(Extracted records)
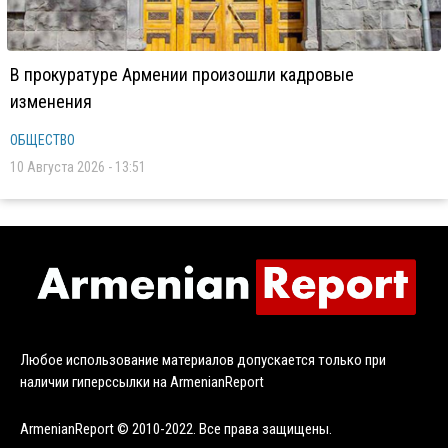
В прокуратуре Армении произошли кадровые
изменения
ОБЩЕСТВО
10 Августа 2026 - 13:51
Любое использование материалов допускается только при
наличии гиперссылки на ArmenianReport
ArmenianReport © 2010-2022. Все права защищены.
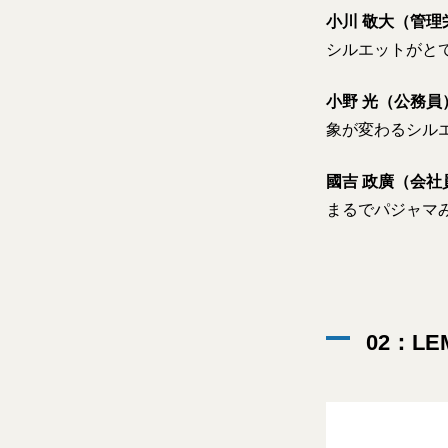
小川 敬大（管理
シルエットがと
小野 光（公務員
象が変わるシル
國吉 政廣（会社
まるでパジャマ
02：L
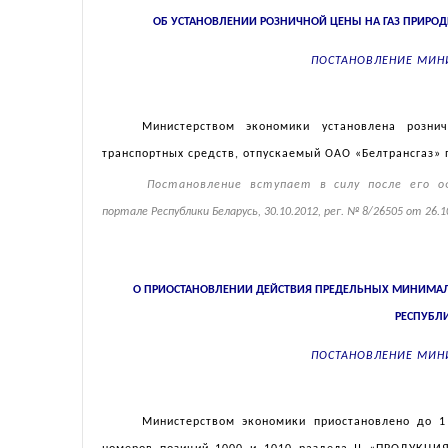
ОБ УСТАНОВЛЕНИИ РОЗНИЧНОЙ ЦЕНЫ НА ГАЗ ПРИР
ПОСТАНОВЛЕНИЕ МИН
Министерством экономики установлена розн
транспортных средств, отпускаемый ОАО «Белтрансгаз» п
Постановление вступает в силу после его о
портале Республики Беларусь, 30.10.2012, рег. № 8/26505 от 26.1
О ПРИОСТАНОВЛЕНИИ ДЕЙСТВИЯ ПРЕДЕЛЬНЫХ МИНИМАЛ
РЕСПУБЛИ
ПОСТАНОВЛЕНИЕ МИН
Министерством экономики приостановлено до 1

> _The task_: Each record above should be repeated exactly, please, without pictures.

> _Solution to this task_:
В прокуратуре Армении произошли кадровые
изменения
ОБЩЕСТВО
10 Августа 2026 - 13:51
Любое использование материалов допускается только при
наличии гиперссылки на ArmenianReport
ArmenianReport © 2010-2022. Все права защищены.
小川 敬大（管理
シルエットがと
小野 光（公務員
象が変わるシル
國吉 政廣（会社
まるでパジャマ
02：L
ОБ УСТАНОВЛЕНИИ РОЗНИЧНОЙ ЦЕНЫ НА ГАЗ ПРИР
ПОСТАНОВЛЕНИЕ МИН
Министерством экономики установлена розн
транспортных средств, отпускаемый ОАО «Белтрансгаз» п
Постановление вступает в силу после его о
портале Республики Беларусь, 30.10.2012, рег. № 8/26505 от 26.1
О ПРИОСТАНОВЛЕНИИ ДЕЙСТВИЯ ПРЕДЕЛЬНЫХ МИНИМАЛ
РЕСПУБЛИ
ПОСТАНОВЛЕНИЕ МИН
Министерством экономики приостановлено до 1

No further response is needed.